_Given passage_.
============================================================

Interview with artist
Carne Griffiths






Working primarily with calligraphy inks, graphite and liquids, such as tea, brandy and vodka Griffiths’ fascination with drawing focuses on the creation and manipulation of the drawn line. Images explore human, geometric and floral forms, in a combination of both literal and abstract translation and in response to images and situations encountered in daily life. Images are recorded in a dreamlike sense onto the page where physical boundaries are unimportant. His work creates a journey of escapism which focuses on scenes of awe and wonder, projecting a sense of abandonment and inviting the viewer to share and explore this inner realm.

Carne Griffiths is an Ambassador for St Cuthberts Mill.


'Dark Energy' by Carne Griffiths
(Calligraphy inks, tea and pigment on Bockingford 535gsm paper)


Interview with artist Carne Griffiths - 2016
Tell me about when you decided to go “pro”. When did you decide to dedicate yourself to your art. Give us an example of what that meant to you. (What pushed your artwork from amateur level to professional?)
I decided to go full time as an artist in 2010, I’d been working as an embroidery designer for 12 years and had created some work in the background but hadn’t really considered that pursuing a career in art would be sustainable.  Whilst still working the full time job I held an exhibition of some large scale pen and ink drawings, and I enjoyed creating these so much that I thought why not give it a try!

============================================================

_Supplied data_.

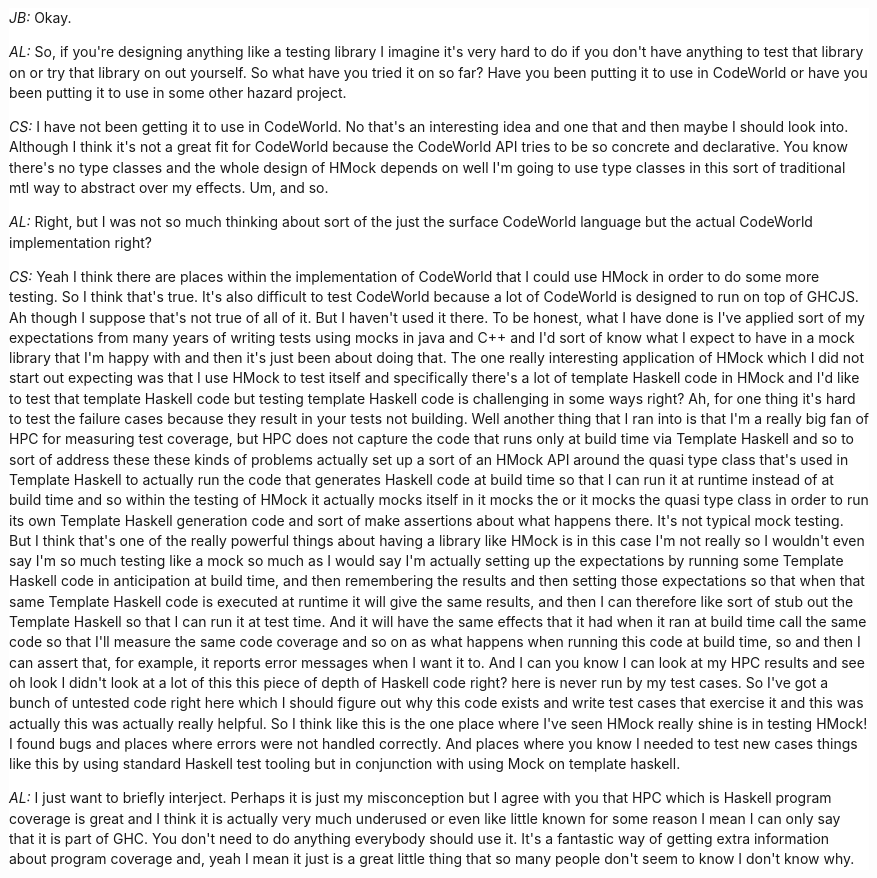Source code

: _JB:_ Okay.

_AL:_ So, if you're designing anything like a testing library I imagine it's very hard to do if you don't have anything to test that library on or try that library on out yourself. So what have you tried it on so far? Have you been putting it to use in CodeWorld or have you been putting it to use in some other hazard project.

_CS:_ I have not been getting it to use in CodeWorld. No that's an interesting idea and one that and then maybe I should look into. Although I think it's not a great fit for CodeWorld because the CodeWorld API tries to be so concrete and declarative. You know there's no type classes and the whole design of HMock depends on well I'm going to use type classes in this sort of traditional mtl way to abstract over my effects. Um, and so.

_AL:_ Right, but I was not so much thinking about sort of the just the surface CodeWorld language but the actual CodeWorld implementation right?

_CS:_ Yeah I think there are places within the implementation of CodeWorld that I could use HMock in order to do some more testing. So I think that's true. It's also difficult to test CodeWorld because a lot of CodeWorld is designed to run on top of GHCJS. Ah though I suppose that's not true of all of it. But I haven't used it there. To be honest, what I have done is I've applied sort of my expectations from many years of writing tests using mocks in java and C++ and I'd sort of know what I expect to have in a mock library that I'm happy with and then it's just been about doing that. The one really interesting application of HMock which I did not start out expecting was that I use HMock to test itself and specifically there's a lot of template Haskell code in HMock and I'd like to test that template Haskell code but testing template Haskell code is challenging in some ways right? Ah, for one thing it's hard to test the failure cases because they result in your tests not building. Well another thing that I ran into is that I'm a really big fan of HPC for measuring test coverage, but HPC does not capture the code that runs only at build time via Template Haskell and so to sort of address these these kinds of problems actually set up a sort of an HMock API around the quasi type class that's used in Template Haskell to actually run the code that generates Haskell code at build time so that I can run it at runtime instead of at build time and so within the testing of HMock it actually mocks itself in it mocks the or it mocks the quasi type class in order to run its own Template Haskell generation code and sort of make assertions about what happens there. It's not typical mock testing. But I think that's one of the really powerful things about having a library like HMock is in this case I'm not really so I wouldn't even say I'm so much testing like a mock so much as I would say I'm actually setting up the expectations by running some Template Haskell code in anticipation at build time, and then remembering the results and then setting those expectations so that when that same Template Haskell code is executed at runtime it will give the same results, and then I can therefore like sort of stub out the Template Haskell so that I can run it at test time. And it will have the same effects that it had when it ran at build time call the same code so that I'll measure the same code coverage and so on as what happens when running this code at build time, so and then I can assert that, for example, it reports error messages when I want it to. And I can you know I can look at my HPC results and see oh look I didn't look at a lot of this this piece of depth of Haskell code right? here is never run by my test cases. So I've got a bunch of untested code right here which I should figure out why this code exists and write test cases that exercise it and this was actually this was actually really helpful. So I think like this is the one place where I've seen HMock really shine is in testing HMock! I found bugs and places where errors were not handled correctly. And places where you know I needed to test new cases things like this by using standard Haskell test tooling but in conjunction with using Mock on template haskell.

_AL:_ I just want to briefly interject. Perhaps it is just my misconception but I agree with you that HPC which is Haskell program coverage is great and I think it is actually very much underused or even like little known for some reason I mean I can only say that it is part of GHC. You don't need to do anything everybody should use it. It's a fantastic way of getting extra information about program coverage and, yeah I mean it just is a great little thing that so many people don't seem to know I don't know why.
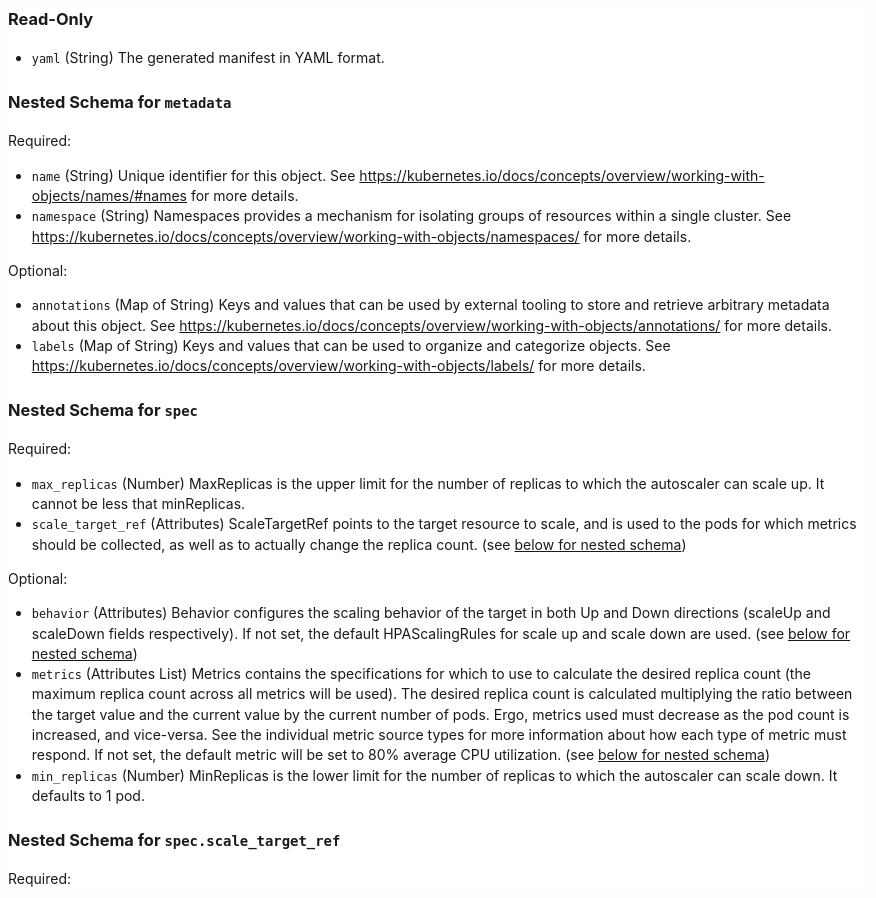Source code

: ### Read-Only

- `yaml` (String) The generated manifest in YAML format.

<a id="nestedatt--metadata"></a>
### Nested Schema for `metadata`

Required:

- `name` (String) Unique identifier for this object. See https://kubernetes.io/docs/concepts/overview/working-with-objects/names/#names for more details.
- `namespace` (String) Namespaces provides a mechanism for isolating groups of resources within a single cluster. See https://kubernetes.io/docs/concepts/overview/working-with-objects/namespaces/ for more details.

Optional:

- `annotations` (Map of String) Keys and values that can be used by external tooling to store and retrieve arbitrary metadata about this object. See https://kubernetes.io/docs/concepts/overview/working-with-objects/annotations/ for more details.
- `labels` (Map of String) Keys and values that can be used to organize and categorize objects. See https://kubernetes.io/docs/concepts/overview/working-with-objects/labels/ for more details.


<a id="nestedatt--spec"></a>
### Nested Schema for `spec`

Required:

- `max_replicas` (Number) MaxReplicas is the upper limit for the number of replicas to which the autoscaler can scale up. It cannot be less that minReplicas.
- `scale_target_ref` (Attributes) ScaleTargetRef points to the target resource to scale, and is used to the pods for which metrics should be collected, as well as to actually change the replica count. (see [below for nested schema](#nestedatt--spec--scale_target_ref))

Optional:

- `behavior` (Attributes) Behavior configures the scaling behavior of the target in both Up and Down directions (scaleUp and scaleDown fields respectively). If not set, the default HPAScalingRules for scale up and scale down are used. (see [below for nested schema](#nestedatt--spec--behavior))
- `metrics` (Attributes List) Metrics contains the specifications for which to use to calculate the desired replica count (the maximum replica count across all metrics will be used). The desired replica count is calculated multiplying the ratio between the target value and the current value by the current number of pods. Ergo, metrics used must decrease as the pod count is increased, and vice-versa. See the individual metric source types for more information about how each type of metric must respond. If not set, the default metric will be set to 80% average CPU utilization. (see [below for nested schema](#nestedatt--spec--metrics))
- `min_replicas` (Number) MinReplicas is the lower limit for the number of replicas to which the autoscaler can scale down. It defaults to 1 pod.

<a id="nestedatt--spec--scale_target_ref"></a>
### Nested Schema for `spec.scale_target_ref`

Required:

============================================================

_Explore the material_.
- 1) According to the Carne Griffiths interview, how many years had he worked as an embroidery designer before becoming a full-time artist?
- 2) Carry on the Carne Griffiths interview from the last sentence shown.

_Responses to the exercise_.
- 1) 12 years.

- 2)
I decided that I would dedicate a year to pushing my art forward and within several months I had started to receive some positive feedback and had a chance to get my work in front of a number of galleries.  Primarily I showed work with Inkd gallery in Brighton and Eyestorm, both of which were giving positive feedback about the works I had presented.  It was only when I sold a number of original works in a month that I realised it may be possible to make a living as a fine artist.. so this was the beginning of the Journey. 


'Trouble' by Carne Griffiths
(Ink, tea, graphite and pigment pen on Bockingford 535gsm paper)

Please state which St Cuthberts Mill papers you use and why?
I use Bockingford paper, primarily 535gsm Cold Press (NOT) - I just love the way it reacts with the materials I use and also the punishment the surface of the paper will withstand.

How does the use of these papers enhance your work?  
Bockingford paper maintains a crisp surface for fine pen work even after layering liquids such as tea boiling water alcohol and ink,  It allows the build up of layered work without disintegrating and provides a surface which I can both add and subtract colour from.  It’s lifting properties are excellent and it reacts well to strong graphite marks leaving powerful and deep grooves in the paper without buckling or tearing.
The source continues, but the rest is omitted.